The old painter bided his time, and eventually got even with her in a very characteristic fashion. Being entrusted with the task of reproducing on canvas the scene of the emperor’s departure for the seat of war in 1870, he portrayed the Empress Augusta with her face entirely concealed in her handkerchief, as if weeping, although she prided herself on not having shed a single tear on that occasion.
Another time during the life of old Field Marshal Wrangel, a lady of the court, more famous for her vanity than her beauty, complained to him that Menzel had done her scant justice in a large picture representing some important event of contemporary court history. Wrangel, who was famous as a brow-beating bully of the good old Prussian type,—people trembling at the mere sight of him,—promised to see Menzel, and to make him change the portrait of the lady to a more flattering likeness. Greatly to his surprise, however, when he broached the subject to Menzel, he discovered that the latter greatly resented such meddlesomeness. Indeed, Menzel even had the temerity to suggest that field marshals would do far better to attend to subjects that they knew something about than to the art of painting, of which they knew nothing. Wrangel flared up, so did Menzel, and soon the air was blue with finely characterized and bona-fide Prussian oaths, punctuated with the angry sarcasms of the enraged painter. The upshot of the interview was that Wrangel, who had never before turned his back on an enemy, was compelled to beat an ignominious retreat without having accomplished his object; but before disappearing through the door of the studio, he turned and positively yelled at the painter:
“You are a disgusting little toad, and your picture is vile.”

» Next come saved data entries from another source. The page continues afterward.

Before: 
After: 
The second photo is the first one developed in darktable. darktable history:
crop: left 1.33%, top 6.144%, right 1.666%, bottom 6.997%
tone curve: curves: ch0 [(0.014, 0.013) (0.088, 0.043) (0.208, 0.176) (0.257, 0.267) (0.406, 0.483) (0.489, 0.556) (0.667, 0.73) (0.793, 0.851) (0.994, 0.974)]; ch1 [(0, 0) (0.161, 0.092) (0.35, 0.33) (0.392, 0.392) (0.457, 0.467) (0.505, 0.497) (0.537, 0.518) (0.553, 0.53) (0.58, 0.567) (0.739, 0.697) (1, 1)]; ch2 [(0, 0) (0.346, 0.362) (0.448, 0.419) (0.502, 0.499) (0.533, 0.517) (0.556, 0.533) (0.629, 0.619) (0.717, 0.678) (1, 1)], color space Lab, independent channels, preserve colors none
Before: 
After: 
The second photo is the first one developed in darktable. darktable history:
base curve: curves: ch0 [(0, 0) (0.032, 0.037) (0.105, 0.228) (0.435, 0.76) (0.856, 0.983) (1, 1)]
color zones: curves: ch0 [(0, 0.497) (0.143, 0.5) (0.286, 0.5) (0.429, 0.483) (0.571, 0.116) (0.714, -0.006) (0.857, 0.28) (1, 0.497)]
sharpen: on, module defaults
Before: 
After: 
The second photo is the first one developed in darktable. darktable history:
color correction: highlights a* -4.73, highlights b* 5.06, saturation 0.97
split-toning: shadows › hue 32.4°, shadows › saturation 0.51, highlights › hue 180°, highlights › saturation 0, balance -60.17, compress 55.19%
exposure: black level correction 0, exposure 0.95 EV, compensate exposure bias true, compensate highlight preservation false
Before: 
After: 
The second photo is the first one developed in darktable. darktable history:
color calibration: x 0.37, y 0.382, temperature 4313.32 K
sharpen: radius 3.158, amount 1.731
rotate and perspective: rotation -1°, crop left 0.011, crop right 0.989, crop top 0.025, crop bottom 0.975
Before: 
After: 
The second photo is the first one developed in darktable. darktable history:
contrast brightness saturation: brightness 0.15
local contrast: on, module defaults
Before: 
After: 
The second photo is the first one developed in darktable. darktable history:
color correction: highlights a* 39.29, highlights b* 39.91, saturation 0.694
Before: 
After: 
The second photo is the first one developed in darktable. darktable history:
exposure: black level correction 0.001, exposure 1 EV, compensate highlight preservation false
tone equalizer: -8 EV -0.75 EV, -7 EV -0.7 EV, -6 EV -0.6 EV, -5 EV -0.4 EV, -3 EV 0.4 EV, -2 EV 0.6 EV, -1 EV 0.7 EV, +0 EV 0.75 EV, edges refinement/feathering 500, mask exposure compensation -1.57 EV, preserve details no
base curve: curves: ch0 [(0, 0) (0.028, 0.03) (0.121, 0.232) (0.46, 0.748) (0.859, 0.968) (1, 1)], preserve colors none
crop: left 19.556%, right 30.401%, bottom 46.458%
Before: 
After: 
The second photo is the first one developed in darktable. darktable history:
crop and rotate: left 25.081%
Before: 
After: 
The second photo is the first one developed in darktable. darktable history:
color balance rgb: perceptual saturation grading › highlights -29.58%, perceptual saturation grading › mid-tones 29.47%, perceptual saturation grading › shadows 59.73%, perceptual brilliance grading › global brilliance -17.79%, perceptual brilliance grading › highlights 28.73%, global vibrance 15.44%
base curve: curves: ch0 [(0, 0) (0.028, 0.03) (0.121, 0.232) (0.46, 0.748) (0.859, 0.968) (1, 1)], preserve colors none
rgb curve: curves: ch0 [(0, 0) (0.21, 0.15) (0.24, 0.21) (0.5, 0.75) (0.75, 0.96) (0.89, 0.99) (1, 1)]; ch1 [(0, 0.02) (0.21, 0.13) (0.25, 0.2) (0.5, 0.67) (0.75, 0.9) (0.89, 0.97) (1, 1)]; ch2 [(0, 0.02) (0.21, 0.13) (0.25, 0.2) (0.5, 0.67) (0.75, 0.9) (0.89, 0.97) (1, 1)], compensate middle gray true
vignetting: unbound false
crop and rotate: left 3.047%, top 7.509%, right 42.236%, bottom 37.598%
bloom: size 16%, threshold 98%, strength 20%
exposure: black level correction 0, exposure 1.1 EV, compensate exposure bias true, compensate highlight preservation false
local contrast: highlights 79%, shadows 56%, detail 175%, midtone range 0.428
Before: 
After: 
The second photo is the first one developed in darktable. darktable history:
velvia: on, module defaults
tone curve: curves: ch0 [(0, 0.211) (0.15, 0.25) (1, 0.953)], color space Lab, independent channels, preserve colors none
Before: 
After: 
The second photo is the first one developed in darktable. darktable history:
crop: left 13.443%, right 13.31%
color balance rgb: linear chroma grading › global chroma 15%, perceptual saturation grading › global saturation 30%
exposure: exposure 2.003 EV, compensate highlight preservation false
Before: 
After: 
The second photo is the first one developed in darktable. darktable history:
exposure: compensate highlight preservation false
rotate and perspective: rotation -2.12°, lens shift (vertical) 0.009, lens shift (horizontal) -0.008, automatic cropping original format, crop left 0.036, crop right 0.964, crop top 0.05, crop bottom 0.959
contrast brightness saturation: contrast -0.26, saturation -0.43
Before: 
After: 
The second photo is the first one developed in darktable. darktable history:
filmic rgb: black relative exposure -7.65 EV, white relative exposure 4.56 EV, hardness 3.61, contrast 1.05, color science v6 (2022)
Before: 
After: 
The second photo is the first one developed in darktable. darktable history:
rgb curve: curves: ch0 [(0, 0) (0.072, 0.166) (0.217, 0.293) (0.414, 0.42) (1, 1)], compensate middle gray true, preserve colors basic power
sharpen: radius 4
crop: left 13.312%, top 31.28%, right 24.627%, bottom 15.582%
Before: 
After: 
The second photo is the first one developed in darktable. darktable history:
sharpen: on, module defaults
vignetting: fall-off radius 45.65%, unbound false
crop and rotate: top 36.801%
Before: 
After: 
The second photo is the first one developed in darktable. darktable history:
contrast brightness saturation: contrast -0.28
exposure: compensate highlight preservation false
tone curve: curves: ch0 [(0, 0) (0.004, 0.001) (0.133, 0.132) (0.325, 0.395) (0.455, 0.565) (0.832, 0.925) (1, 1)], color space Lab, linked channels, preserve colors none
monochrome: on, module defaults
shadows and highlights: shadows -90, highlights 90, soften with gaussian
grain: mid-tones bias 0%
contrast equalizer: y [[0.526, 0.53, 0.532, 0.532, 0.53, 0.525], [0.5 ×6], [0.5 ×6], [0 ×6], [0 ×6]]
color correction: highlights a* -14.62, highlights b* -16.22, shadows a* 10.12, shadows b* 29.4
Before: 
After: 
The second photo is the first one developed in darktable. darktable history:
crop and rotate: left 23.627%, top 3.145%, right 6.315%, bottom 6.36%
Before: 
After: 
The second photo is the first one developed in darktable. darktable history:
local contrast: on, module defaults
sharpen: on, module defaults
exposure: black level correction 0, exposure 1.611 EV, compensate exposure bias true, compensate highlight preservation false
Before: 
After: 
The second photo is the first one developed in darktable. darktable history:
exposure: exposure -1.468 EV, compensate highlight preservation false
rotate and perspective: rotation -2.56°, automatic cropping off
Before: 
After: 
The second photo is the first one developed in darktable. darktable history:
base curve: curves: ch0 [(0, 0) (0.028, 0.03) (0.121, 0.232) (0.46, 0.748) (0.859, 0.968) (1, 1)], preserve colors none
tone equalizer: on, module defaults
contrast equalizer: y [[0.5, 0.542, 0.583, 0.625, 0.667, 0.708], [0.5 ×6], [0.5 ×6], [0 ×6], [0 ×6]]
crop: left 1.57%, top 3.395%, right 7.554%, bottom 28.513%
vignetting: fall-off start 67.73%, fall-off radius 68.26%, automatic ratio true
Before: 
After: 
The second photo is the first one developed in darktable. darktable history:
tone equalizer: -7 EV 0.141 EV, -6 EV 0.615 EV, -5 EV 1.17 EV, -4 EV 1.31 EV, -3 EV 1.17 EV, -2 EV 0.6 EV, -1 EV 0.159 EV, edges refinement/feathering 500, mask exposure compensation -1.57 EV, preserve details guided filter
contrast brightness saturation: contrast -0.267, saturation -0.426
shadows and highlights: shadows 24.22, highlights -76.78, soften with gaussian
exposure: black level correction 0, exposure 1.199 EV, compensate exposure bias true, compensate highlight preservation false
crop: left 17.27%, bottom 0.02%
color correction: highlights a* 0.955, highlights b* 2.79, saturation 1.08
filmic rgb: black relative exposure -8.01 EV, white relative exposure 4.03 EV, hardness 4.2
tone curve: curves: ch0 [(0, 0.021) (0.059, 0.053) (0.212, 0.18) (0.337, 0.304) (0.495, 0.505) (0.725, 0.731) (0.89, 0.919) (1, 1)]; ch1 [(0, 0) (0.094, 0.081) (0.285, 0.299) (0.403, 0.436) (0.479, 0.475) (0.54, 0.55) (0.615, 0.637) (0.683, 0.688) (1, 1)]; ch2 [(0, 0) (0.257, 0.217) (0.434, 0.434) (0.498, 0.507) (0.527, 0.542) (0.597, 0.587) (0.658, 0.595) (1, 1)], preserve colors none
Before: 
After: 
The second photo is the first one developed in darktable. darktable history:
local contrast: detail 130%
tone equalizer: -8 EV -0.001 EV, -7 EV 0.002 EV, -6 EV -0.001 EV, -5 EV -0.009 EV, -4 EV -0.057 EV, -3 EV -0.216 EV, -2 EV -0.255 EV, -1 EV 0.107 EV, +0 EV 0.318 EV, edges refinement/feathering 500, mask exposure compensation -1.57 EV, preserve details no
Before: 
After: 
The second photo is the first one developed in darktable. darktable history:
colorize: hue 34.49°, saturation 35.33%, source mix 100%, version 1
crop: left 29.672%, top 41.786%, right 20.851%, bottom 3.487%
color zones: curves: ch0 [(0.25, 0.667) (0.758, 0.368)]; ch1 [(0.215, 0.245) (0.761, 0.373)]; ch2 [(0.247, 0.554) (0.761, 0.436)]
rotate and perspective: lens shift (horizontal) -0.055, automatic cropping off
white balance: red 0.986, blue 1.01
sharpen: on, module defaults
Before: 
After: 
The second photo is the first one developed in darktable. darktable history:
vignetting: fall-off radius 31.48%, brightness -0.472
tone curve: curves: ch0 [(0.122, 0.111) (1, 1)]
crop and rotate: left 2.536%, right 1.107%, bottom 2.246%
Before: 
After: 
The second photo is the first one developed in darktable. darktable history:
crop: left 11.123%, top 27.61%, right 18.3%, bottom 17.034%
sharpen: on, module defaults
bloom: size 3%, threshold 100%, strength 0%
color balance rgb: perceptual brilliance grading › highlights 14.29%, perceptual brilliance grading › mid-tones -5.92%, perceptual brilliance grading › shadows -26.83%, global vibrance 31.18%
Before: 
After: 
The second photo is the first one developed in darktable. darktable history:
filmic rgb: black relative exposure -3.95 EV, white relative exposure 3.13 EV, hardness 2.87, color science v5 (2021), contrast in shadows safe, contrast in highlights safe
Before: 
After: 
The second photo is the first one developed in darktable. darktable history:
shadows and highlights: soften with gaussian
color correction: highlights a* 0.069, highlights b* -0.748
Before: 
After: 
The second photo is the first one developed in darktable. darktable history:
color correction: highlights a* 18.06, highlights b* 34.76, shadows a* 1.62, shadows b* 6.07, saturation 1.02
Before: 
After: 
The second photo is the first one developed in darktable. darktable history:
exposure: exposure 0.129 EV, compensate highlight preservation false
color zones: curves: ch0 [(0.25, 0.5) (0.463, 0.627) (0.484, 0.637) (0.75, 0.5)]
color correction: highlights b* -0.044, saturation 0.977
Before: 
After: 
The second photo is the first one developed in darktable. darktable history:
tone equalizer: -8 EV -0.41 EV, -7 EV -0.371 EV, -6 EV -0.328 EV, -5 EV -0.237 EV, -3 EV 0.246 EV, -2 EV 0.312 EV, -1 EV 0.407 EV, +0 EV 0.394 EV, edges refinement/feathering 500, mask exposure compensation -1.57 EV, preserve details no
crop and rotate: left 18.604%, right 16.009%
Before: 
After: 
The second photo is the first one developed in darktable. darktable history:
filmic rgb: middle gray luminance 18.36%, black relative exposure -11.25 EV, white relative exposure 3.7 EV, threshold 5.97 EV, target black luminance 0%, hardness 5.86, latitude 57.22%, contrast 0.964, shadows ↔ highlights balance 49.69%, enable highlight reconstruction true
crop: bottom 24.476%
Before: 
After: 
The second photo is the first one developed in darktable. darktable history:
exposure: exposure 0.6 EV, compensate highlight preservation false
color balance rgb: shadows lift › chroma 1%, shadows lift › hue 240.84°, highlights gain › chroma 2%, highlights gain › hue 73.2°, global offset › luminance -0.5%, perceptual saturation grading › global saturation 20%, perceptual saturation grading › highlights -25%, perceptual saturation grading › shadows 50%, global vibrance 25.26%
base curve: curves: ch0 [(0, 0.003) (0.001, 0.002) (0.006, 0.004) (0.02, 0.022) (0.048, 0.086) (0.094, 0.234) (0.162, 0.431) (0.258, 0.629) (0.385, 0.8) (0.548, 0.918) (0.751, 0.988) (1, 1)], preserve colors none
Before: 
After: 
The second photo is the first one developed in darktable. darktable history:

While most of the members of the House of Hapsburg paint and sketch with a good deal of cleverness and skill, there is only one, namely, the now widowed Archduchess Maria-Theresa, who can be regarded as an artist in every sense of the word. She excels alike with the chisel and the brush, while during the lifetime of her husband, her salon became, in spite of the strictness of Austrian court etiquette, the one place where eminent artists were certain to find a cordial welcome, irrespective of birth or social status.